Ignacio Blanco
La bala que atraviesa la democracia
La democracia debería permitir el disenso sin que se recurra a la violencia

El asesinato del joven político estadounidense Charlie Kirk es más que un crimen: es una grieta abierta en la arquitectura de la democracia de la potencia norteamericana. No porque Estados Unidos sea ajeno a la violencia —de hecho, es uno de los países con los índices más altos de muertes por armas de fuego—, sino porque su sistema institucional fue diseñado precisamente para que las diferencias políticas se resolvieran mediante el voto, el debate público y las urnas, no con disparos desde un edificio.
Aunque aún se investiga al autor material, las autoridades ya han calificado el hecho como un asesinato político. Y esa etiqueta debería encender las alarmas más allá de las fronteras norteamericanas, especialmente cuando este suceso se suma a otros crímenes similares ocurridos en los últimos años. En América Latina, el caso de Fernando Villavicencio en Ecuador (2023), o el del colombiano Miguel Uribe Turbay (2025), muerto tras sobrevivir a un atentado político, son algunos de los tristes eslabones de una realidad preocupante: la normalización de la violencia como forma de dirimir disputas políticas.

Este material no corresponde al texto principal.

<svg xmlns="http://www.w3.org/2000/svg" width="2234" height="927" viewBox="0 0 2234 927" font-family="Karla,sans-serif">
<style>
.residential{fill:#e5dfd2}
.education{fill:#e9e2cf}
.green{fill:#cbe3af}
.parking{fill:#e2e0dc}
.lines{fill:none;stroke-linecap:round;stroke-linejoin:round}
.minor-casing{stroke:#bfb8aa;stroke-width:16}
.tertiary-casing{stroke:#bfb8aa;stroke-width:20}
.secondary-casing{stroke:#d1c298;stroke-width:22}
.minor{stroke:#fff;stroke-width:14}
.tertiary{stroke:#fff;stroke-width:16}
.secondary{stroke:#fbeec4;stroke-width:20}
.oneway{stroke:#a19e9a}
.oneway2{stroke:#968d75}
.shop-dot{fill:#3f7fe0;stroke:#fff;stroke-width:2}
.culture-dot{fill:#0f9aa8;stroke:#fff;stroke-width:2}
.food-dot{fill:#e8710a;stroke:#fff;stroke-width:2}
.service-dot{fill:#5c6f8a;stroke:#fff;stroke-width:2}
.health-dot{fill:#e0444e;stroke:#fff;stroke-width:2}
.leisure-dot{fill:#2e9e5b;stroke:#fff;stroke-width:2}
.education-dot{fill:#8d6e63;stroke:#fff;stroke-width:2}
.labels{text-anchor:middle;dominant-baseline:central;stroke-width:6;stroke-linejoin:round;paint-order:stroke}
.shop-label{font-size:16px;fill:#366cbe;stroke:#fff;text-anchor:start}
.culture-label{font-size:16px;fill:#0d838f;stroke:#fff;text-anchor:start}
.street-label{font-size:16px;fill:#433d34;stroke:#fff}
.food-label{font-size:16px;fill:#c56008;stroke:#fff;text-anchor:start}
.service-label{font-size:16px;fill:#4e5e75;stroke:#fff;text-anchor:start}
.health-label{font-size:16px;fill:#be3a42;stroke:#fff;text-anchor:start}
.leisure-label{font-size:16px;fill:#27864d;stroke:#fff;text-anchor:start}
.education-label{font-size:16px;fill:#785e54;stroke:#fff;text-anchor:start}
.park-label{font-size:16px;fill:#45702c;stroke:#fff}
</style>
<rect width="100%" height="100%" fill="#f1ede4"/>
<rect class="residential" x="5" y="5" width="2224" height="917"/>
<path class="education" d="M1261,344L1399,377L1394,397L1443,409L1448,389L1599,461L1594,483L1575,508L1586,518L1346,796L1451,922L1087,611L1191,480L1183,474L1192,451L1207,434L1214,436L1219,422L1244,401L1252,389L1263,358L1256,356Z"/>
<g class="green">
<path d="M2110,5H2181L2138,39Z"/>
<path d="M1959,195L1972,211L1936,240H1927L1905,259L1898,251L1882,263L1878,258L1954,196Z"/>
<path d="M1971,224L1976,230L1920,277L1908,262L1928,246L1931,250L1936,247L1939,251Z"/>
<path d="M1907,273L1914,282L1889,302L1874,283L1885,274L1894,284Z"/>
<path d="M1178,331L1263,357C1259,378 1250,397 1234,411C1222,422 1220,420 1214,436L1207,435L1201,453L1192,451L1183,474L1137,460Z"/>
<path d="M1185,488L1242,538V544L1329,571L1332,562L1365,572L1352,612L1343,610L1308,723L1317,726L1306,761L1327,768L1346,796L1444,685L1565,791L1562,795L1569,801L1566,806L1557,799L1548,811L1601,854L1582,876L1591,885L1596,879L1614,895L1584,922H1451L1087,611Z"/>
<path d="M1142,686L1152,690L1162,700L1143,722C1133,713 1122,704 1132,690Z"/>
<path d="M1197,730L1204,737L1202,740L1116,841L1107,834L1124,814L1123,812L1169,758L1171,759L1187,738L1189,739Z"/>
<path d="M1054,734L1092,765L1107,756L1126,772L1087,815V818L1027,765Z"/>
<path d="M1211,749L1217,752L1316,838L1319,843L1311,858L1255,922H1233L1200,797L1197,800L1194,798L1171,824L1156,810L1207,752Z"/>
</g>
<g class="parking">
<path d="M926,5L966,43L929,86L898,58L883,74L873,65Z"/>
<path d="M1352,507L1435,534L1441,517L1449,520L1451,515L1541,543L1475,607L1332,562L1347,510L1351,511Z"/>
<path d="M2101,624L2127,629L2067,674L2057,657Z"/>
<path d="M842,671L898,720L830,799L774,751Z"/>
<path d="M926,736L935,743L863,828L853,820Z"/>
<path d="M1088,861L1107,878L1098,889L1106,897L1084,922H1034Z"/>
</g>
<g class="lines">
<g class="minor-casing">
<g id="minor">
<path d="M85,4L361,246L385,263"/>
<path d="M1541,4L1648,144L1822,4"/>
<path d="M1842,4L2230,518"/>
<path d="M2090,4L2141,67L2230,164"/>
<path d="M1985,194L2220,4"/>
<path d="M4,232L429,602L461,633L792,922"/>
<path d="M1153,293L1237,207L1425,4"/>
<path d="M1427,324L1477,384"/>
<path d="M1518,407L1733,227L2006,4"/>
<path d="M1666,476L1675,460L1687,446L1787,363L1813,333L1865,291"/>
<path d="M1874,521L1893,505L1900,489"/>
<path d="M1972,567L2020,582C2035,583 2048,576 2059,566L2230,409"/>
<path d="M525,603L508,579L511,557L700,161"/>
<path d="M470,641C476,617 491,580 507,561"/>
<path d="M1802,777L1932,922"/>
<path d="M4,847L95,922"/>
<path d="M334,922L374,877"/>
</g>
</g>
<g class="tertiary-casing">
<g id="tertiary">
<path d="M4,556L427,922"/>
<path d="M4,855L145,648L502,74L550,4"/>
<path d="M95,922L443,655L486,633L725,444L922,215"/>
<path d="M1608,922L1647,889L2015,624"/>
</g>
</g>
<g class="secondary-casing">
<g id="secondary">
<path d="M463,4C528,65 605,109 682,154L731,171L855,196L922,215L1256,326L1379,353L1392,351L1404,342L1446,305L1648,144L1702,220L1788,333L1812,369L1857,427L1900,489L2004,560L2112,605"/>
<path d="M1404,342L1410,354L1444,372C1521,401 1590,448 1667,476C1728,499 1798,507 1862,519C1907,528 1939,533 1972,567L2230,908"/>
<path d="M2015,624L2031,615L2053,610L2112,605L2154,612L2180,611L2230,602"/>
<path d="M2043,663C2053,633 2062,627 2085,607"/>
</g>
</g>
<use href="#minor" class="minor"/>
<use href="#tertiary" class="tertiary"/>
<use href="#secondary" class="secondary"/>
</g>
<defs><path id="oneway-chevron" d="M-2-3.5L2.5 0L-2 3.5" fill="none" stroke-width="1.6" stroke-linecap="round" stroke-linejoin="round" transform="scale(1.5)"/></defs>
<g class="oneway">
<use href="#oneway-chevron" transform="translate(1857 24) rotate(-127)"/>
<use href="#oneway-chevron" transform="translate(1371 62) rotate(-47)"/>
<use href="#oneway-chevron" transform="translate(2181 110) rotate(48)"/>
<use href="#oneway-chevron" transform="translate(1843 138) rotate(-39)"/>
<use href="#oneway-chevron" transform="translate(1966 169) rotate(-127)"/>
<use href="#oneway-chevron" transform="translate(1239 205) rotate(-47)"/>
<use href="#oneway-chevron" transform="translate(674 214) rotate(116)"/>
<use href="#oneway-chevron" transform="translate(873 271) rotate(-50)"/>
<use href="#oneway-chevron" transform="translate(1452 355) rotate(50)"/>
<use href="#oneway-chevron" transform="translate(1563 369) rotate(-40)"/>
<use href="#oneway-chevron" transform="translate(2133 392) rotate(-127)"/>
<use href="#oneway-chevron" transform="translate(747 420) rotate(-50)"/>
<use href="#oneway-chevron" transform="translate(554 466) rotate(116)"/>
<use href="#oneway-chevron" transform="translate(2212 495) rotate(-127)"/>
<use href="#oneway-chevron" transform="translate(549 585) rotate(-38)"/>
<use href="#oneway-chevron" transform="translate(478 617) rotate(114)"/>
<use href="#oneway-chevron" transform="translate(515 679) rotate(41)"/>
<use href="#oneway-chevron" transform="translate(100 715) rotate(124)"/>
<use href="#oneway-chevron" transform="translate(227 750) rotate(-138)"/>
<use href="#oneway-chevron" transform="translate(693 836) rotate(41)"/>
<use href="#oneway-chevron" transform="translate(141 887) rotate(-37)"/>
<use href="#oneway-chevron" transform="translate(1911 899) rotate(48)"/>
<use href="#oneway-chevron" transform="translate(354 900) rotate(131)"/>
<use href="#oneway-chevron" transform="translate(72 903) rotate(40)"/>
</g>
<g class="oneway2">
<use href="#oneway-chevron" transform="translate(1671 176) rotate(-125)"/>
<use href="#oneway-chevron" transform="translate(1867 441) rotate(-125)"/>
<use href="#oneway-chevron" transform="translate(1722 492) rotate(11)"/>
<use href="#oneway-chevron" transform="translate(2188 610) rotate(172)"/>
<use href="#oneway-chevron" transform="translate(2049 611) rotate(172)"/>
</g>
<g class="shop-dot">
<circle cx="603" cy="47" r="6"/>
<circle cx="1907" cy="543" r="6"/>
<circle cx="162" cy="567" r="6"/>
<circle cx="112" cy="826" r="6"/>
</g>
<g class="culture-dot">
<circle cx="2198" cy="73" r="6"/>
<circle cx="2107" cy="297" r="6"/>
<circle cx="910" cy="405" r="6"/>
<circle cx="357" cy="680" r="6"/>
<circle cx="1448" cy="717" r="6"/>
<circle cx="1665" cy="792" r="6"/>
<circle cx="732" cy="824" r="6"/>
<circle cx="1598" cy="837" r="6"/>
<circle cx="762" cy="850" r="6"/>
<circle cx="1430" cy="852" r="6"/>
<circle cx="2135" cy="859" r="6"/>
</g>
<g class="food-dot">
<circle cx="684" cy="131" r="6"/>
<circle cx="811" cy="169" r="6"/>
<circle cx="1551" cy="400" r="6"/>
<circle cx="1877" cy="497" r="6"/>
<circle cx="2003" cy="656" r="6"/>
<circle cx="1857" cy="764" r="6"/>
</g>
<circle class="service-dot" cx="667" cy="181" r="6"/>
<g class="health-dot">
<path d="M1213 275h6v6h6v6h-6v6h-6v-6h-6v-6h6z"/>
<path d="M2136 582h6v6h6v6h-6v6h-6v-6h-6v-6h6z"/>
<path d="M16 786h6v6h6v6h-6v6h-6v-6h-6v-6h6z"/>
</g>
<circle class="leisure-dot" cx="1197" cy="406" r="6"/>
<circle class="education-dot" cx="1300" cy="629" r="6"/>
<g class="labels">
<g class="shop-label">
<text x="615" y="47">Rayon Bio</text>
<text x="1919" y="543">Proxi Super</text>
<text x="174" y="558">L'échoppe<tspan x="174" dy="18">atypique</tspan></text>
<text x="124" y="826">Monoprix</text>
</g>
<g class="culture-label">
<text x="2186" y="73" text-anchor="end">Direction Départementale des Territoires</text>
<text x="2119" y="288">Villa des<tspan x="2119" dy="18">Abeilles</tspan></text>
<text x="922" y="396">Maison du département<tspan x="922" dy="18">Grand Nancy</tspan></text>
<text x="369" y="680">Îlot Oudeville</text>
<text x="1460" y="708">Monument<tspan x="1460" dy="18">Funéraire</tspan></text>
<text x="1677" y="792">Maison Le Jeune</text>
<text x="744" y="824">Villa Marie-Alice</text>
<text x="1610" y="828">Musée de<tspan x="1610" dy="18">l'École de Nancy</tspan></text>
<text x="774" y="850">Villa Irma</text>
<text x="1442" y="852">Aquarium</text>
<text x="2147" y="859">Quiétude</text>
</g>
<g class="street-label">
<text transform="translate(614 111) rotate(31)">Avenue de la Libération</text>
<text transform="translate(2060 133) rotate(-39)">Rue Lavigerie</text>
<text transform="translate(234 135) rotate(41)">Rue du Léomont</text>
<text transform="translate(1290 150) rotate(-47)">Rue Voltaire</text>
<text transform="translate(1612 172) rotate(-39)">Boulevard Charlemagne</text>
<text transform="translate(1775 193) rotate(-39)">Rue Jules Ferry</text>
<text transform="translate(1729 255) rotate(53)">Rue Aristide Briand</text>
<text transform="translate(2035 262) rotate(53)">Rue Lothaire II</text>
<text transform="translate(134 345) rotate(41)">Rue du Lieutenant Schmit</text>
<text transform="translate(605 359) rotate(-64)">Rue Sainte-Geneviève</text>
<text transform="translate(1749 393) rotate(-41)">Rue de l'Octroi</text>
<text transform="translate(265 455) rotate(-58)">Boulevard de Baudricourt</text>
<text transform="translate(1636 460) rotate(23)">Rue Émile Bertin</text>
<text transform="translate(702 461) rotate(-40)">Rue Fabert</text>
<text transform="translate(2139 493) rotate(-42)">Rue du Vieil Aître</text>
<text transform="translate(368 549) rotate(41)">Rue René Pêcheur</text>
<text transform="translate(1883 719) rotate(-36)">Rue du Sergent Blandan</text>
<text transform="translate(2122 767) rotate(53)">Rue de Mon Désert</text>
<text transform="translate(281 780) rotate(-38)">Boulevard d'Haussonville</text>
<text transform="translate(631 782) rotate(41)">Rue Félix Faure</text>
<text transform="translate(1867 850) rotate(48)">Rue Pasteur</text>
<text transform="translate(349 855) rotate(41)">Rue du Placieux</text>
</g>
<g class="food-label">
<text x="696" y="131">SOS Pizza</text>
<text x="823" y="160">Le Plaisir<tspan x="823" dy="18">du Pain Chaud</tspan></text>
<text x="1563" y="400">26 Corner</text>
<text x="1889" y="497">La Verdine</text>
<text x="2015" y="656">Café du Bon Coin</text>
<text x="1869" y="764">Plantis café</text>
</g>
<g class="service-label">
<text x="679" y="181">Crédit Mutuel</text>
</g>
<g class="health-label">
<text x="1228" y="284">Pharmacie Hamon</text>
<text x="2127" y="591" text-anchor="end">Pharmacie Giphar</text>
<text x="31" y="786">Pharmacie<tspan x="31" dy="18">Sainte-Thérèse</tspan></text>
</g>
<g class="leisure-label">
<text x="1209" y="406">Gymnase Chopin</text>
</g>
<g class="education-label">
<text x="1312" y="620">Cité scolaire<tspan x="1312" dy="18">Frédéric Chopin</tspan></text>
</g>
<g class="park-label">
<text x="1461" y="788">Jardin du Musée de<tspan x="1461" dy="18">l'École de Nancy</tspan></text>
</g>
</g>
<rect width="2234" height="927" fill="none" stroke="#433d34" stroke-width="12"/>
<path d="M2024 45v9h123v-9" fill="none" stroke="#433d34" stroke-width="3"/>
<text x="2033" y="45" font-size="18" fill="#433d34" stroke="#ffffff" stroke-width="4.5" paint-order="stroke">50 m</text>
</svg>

La violencia política en un sistema democrático es —o debería ser— una contradicción. En teoría, una democracia robusta ofrece canales institucionales suficientes para el debate y el desacuerdo: libertad de expresión, libertad de prensa, elecciones libres, separación de poderes, foros deliberativos. Por eso, los asesinatos políticos en contextos democráticos son un brutal llamado de atención. En una democracia, la política debería prescindir de la violencia porque se basa en la palabra, en el reconocimiento mutuo, y se ordena en un marco institucional que debería garantizar libertades, derechos y deberes.
Todo lo descrito falló el 10 de setiembre para Charly Kirk y su familia. ¿Por qué? ¿Qué hay detrás de este asesinato político? Entre las causas principales está, sin duda, la polarización extrema. A ello ha contribuido en gran medida el marco ideológico que exacerba el conflicto y lo impone como metodología de análisis de la realidad y también como curso de acción. Junto con la desinformación y la manipulación mediática, la polarización ha creado un cóctel peligroso que profundiza la hostilidad entre sectores políticos y sociales.
El momento en que un adversario deja de verse como un oponente político o ideológico para convertirse en un enemigo moral es el primer paso hacia la justificación de la violencia como medio legítimo. Y esto es síntoma de un mal más profundo: la deshumanización en nuestras sociedades, el abandono de principios y valores que sustentan nuestro modo de vida. Y ese es el origen del debilitamiento de la democracia como sistema: la desconexión con valores fundamentales. El sistema democrático, en ese estado de fragilidad, es capaz de engendrar males tan brutales como los totalitarismos.
El asesinato político no comienza con armas, sino con palabras deshumanizantes, con narrativas que excluyen y demonizan al otro, con el socavamiento del sentido común. La democracia no es perfecta, pero debería permitir siempre el disenso sin que se recurra a la violencia. El asesinato de Charlie Kirk es un recordatorio trágico de que, incluso en una democracia consolidada, todo puede fallar si olvidamos que la palabra debe valer más que la bala.